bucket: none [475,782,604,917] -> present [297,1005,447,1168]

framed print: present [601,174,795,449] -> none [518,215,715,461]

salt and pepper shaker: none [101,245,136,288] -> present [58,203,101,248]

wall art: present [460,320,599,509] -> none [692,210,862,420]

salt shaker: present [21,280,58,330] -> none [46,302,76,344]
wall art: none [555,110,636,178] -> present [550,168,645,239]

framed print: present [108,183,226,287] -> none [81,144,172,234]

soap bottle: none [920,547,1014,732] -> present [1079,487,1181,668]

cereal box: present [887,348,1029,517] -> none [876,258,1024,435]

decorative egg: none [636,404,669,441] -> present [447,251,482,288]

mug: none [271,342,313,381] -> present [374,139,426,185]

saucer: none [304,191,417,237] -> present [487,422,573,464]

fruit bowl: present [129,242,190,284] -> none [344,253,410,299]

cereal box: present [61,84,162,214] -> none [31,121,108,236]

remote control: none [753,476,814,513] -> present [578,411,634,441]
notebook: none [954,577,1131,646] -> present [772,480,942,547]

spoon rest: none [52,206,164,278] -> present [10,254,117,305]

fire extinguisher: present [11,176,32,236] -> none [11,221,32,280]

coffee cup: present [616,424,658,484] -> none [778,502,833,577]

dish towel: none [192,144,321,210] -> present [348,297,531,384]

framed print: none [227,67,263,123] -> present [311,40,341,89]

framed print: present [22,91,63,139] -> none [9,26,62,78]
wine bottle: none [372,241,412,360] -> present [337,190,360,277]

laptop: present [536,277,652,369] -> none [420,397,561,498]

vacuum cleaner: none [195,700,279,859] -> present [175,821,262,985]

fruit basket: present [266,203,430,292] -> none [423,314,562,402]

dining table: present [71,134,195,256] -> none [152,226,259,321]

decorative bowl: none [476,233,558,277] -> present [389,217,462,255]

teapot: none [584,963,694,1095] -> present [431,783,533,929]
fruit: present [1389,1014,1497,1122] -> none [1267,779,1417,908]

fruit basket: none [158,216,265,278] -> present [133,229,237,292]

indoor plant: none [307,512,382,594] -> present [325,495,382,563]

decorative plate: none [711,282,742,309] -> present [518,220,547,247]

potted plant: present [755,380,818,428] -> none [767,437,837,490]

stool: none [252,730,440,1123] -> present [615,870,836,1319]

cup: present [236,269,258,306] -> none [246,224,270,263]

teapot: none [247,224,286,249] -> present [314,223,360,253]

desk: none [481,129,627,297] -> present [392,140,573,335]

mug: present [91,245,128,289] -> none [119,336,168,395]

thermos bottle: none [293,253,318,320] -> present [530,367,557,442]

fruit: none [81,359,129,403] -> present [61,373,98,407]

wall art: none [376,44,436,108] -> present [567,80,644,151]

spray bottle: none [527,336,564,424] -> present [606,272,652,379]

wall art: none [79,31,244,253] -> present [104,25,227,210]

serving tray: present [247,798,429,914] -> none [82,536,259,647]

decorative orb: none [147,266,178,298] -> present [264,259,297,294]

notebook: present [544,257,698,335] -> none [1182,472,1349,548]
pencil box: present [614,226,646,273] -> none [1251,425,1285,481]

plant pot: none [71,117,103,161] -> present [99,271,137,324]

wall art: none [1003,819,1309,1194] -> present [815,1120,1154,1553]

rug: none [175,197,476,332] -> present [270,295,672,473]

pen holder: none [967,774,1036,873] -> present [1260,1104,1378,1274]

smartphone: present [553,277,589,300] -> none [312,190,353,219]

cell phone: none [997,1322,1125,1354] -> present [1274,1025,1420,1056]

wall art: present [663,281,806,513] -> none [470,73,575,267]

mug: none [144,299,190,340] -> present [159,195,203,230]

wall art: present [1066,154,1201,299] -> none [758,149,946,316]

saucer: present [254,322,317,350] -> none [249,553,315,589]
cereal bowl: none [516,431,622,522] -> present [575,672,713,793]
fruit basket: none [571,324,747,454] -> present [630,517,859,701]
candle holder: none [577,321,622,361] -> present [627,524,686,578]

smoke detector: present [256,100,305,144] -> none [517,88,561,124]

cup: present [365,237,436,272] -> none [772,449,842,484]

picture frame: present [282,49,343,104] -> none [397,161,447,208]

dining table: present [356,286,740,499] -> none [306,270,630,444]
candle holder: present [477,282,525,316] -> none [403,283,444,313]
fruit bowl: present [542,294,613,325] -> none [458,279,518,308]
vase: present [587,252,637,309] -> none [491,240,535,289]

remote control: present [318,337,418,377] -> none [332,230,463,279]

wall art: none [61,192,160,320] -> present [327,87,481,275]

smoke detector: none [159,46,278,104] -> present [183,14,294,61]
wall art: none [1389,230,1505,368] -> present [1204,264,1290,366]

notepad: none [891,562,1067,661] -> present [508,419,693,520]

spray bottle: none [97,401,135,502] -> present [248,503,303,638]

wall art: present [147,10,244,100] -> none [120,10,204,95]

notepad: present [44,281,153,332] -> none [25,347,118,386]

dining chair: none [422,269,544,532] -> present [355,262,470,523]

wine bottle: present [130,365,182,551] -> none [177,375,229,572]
____
**Brief**
Going through the entries above, count the lines that include "table" and state only the result.

**Result for this task**
2